Foreign Bodies (2025)
Artist Taiki Sakpisit
Sound Design and Spatial Composition Worramet Matutamtada

Commissioned by Thailand Biennale Phuket

In Foreign Bodies, an immersive spatial sound environment is constructed through an 11.2 vertical speaker alignment, designed to generate vibrations that travel physically through the bodies of the audience. Sound is not merely distributed within the space; pressure and resonance are produced so that it is felt as intensely as it is heard.

All speakers are concealed within the installation, and the sources of sound are deliberately hidden from view. Through this concealment, spatial orientation is destabilised and certainty is removed. The sound is made to move like a haunted presence, emerging from indeterminate directions and suggesting the existence of another dimension embedded within the architectural environment. The audience is unable to locate a fixed origin and is instead enveloped, absorbed, and physically implicated.

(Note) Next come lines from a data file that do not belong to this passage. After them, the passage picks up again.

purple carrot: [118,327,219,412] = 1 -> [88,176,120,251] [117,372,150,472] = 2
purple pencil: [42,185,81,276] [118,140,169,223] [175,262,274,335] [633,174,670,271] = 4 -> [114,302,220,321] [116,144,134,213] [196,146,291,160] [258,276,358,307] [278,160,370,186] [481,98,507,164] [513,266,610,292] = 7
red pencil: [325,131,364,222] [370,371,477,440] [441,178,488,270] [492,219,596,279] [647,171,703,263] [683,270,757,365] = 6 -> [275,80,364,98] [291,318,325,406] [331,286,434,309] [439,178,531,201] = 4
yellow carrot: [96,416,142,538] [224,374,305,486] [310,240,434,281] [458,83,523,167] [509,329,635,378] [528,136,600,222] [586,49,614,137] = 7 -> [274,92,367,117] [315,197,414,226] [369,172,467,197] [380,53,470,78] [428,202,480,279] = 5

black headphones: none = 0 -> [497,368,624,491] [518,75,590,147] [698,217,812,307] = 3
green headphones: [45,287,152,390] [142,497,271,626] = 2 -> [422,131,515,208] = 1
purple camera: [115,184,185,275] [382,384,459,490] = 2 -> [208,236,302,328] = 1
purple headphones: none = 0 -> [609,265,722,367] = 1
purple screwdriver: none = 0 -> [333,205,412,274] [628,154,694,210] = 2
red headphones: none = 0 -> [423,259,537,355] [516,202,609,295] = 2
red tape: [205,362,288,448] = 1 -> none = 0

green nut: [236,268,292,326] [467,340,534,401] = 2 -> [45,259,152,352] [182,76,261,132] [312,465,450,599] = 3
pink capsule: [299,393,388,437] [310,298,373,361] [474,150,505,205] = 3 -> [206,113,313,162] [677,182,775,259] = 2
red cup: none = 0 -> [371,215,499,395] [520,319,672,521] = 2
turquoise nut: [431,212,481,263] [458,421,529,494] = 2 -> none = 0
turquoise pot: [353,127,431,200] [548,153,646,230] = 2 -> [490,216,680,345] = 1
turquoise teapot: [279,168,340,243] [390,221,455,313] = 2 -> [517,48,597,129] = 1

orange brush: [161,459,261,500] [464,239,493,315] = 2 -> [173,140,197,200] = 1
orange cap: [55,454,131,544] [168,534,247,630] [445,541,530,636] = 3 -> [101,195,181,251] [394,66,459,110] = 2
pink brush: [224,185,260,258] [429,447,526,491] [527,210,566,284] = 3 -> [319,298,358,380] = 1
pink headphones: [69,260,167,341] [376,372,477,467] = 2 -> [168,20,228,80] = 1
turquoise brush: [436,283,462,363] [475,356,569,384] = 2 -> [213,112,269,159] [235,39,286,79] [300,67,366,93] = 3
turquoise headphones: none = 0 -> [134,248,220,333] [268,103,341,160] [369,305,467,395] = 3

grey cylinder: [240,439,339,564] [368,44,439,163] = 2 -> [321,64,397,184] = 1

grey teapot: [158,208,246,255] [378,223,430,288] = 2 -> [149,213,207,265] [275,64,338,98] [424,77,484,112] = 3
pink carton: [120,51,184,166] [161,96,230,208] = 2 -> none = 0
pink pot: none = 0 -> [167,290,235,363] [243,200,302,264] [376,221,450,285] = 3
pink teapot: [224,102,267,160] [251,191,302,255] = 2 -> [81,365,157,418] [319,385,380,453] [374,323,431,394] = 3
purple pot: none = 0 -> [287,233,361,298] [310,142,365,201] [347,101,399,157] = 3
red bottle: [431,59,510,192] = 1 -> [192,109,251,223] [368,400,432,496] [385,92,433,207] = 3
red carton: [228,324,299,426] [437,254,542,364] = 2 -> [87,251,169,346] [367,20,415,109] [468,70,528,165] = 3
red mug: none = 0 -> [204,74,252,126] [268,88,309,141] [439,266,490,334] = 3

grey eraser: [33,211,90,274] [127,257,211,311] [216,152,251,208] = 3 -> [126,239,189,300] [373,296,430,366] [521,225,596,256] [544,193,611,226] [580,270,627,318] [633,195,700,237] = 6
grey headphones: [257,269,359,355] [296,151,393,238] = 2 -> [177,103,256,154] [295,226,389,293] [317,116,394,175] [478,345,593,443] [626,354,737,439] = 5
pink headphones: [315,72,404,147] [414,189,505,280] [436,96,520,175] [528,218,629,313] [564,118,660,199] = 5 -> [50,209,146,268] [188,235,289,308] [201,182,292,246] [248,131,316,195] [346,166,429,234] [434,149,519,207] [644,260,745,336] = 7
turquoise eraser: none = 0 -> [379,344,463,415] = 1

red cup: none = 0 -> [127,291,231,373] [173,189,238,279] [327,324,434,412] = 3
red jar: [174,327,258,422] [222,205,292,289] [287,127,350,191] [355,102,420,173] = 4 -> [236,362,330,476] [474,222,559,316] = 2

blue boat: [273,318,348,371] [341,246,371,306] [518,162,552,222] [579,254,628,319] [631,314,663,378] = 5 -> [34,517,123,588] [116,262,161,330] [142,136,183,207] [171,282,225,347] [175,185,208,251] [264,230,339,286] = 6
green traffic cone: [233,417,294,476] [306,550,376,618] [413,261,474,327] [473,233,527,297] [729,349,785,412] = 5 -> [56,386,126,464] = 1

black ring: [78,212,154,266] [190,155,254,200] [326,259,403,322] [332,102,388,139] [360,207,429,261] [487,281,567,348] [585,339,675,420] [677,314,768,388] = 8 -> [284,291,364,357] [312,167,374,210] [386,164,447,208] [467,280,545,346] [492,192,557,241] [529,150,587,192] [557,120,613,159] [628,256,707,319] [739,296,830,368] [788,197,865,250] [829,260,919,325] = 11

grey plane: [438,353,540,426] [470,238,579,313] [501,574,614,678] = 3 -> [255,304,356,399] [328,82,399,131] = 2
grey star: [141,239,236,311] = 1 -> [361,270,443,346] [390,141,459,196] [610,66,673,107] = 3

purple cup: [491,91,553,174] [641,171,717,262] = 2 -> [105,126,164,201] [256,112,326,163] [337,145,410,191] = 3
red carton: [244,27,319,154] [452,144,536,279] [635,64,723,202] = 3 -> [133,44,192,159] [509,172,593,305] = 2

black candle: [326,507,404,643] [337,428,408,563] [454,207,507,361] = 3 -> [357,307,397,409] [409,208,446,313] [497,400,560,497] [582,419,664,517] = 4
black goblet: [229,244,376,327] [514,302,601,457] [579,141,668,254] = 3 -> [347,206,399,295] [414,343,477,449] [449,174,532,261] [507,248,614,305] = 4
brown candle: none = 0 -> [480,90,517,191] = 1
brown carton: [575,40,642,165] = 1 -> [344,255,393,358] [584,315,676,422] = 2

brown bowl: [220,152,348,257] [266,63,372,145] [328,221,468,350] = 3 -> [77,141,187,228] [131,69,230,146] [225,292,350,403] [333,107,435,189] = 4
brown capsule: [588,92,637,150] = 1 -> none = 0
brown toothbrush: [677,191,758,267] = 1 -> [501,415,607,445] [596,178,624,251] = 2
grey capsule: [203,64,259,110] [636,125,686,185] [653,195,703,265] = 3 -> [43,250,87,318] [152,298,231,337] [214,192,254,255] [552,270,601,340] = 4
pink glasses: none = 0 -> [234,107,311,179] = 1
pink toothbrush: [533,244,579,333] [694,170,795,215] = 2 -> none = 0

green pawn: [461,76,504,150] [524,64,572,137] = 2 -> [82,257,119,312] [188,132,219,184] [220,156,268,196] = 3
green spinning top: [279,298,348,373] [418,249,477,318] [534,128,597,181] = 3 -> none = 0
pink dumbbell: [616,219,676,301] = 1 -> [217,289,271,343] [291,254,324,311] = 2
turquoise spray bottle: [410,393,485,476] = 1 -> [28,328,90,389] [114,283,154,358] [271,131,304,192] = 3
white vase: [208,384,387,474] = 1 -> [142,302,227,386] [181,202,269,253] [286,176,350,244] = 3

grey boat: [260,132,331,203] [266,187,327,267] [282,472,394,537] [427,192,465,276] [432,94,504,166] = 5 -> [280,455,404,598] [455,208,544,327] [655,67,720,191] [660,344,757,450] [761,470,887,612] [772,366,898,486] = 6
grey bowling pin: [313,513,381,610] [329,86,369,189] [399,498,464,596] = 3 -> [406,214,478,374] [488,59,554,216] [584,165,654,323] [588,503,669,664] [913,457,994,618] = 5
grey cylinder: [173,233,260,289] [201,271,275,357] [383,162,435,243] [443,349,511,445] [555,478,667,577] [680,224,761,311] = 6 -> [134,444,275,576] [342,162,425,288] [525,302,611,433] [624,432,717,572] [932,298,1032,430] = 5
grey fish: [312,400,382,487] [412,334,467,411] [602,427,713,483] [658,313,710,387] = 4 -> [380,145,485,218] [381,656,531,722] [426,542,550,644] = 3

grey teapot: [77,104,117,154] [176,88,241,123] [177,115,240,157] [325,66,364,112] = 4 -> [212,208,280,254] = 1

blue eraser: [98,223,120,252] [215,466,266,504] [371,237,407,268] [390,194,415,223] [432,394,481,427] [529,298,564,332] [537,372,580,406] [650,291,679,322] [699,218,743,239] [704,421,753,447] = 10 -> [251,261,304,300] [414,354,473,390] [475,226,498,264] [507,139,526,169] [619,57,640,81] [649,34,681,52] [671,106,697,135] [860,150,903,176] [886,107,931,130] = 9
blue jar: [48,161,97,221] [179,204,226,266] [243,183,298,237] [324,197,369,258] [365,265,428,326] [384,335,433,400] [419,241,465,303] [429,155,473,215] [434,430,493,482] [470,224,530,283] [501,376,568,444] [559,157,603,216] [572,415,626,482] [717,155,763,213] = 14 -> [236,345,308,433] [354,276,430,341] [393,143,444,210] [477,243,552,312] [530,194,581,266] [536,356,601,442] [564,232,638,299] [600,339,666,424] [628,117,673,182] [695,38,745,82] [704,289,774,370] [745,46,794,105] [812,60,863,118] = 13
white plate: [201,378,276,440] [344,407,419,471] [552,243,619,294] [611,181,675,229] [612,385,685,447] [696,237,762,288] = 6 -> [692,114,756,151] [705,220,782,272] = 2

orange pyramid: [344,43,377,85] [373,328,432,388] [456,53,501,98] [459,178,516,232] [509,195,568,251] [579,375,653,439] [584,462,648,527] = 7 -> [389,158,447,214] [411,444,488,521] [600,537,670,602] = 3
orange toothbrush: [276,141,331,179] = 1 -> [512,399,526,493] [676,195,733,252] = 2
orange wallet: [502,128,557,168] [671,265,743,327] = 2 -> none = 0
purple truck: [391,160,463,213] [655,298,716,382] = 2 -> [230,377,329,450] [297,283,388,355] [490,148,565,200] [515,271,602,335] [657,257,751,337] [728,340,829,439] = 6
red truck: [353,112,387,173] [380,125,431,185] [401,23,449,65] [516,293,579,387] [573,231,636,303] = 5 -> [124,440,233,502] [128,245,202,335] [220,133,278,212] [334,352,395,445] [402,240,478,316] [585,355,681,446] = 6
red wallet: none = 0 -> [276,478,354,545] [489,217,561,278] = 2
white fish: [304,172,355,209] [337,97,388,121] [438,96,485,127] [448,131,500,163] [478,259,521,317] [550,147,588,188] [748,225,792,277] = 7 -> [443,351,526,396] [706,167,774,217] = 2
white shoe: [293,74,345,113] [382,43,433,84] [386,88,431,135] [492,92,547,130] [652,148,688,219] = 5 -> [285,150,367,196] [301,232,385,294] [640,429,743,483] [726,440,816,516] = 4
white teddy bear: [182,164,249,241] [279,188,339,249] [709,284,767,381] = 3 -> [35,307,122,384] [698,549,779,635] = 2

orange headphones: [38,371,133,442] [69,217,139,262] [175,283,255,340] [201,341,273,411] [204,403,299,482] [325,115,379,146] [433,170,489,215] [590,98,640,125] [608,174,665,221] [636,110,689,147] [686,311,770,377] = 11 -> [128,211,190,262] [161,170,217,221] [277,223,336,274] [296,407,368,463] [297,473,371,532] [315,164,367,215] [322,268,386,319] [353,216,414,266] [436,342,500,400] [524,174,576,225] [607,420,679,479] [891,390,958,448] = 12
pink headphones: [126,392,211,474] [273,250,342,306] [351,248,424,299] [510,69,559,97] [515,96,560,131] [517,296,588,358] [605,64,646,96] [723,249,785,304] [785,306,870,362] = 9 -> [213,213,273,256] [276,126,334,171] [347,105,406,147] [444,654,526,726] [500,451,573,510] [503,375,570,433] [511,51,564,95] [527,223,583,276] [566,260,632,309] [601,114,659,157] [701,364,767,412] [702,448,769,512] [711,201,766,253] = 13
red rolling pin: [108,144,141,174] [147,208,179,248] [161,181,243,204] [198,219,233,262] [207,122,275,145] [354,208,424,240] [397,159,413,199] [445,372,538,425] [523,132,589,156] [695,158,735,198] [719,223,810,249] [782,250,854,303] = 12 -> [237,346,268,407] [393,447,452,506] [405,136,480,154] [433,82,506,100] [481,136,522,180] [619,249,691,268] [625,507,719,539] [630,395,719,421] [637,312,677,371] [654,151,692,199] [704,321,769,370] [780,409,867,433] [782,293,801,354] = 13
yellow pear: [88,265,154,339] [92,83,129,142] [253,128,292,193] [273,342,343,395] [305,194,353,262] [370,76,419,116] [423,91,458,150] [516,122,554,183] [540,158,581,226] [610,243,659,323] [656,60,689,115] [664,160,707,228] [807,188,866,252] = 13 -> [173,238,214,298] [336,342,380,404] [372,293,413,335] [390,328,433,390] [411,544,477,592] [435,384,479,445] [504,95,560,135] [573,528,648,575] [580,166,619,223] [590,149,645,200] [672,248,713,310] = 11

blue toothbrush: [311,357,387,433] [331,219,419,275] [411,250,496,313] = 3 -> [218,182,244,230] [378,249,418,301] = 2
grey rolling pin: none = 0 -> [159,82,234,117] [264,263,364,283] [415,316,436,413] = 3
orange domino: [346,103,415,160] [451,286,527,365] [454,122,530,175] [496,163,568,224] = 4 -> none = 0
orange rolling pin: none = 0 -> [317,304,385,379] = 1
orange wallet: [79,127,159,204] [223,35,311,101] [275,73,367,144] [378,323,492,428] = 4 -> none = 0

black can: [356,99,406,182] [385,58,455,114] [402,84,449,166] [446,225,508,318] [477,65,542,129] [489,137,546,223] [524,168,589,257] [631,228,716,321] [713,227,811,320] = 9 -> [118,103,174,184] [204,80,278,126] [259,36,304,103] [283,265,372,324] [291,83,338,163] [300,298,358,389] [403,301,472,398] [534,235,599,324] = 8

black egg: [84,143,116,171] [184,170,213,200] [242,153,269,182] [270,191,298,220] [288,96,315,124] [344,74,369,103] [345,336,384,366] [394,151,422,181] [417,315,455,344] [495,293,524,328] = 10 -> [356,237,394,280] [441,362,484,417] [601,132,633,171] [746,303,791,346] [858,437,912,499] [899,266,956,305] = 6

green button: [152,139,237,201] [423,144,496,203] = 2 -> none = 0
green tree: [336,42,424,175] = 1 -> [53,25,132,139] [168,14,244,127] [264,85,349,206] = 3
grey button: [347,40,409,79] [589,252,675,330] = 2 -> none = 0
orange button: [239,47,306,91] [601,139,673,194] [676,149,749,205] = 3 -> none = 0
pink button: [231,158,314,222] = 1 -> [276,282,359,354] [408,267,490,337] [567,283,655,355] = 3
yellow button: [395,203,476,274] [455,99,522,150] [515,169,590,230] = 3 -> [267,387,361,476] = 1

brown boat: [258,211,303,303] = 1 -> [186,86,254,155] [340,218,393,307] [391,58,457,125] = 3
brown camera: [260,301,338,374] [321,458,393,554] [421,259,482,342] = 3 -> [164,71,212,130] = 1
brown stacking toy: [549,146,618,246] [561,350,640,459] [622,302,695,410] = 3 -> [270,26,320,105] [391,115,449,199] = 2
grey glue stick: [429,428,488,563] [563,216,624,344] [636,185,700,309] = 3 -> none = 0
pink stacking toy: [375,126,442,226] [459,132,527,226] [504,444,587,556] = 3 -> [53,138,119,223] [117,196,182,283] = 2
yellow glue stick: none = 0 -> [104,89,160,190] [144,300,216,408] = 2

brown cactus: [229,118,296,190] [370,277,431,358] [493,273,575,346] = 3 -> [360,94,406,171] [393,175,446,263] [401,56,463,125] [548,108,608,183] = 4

A dense sonic mass unfolds in heavy tidal waves, engulfing the body and recalling the overwhelming atmosphere of Stanley Kubrick’s The Shining, in which a surge becomes an unstoppable force. Here, sound functions as a tide: it pours across the audience, pressing against skin and bone. History is not presented as distant representation but is embodied as force and vibration.

Spectatorship is transformed into immersion. Rather than observing from a distance, viewers are placed within a charged and infernal atmosphere where history is encountered as lived presence. The installation invites the audience to experience themselves not as detached observers, but as foreign bodies within the historical moment itself.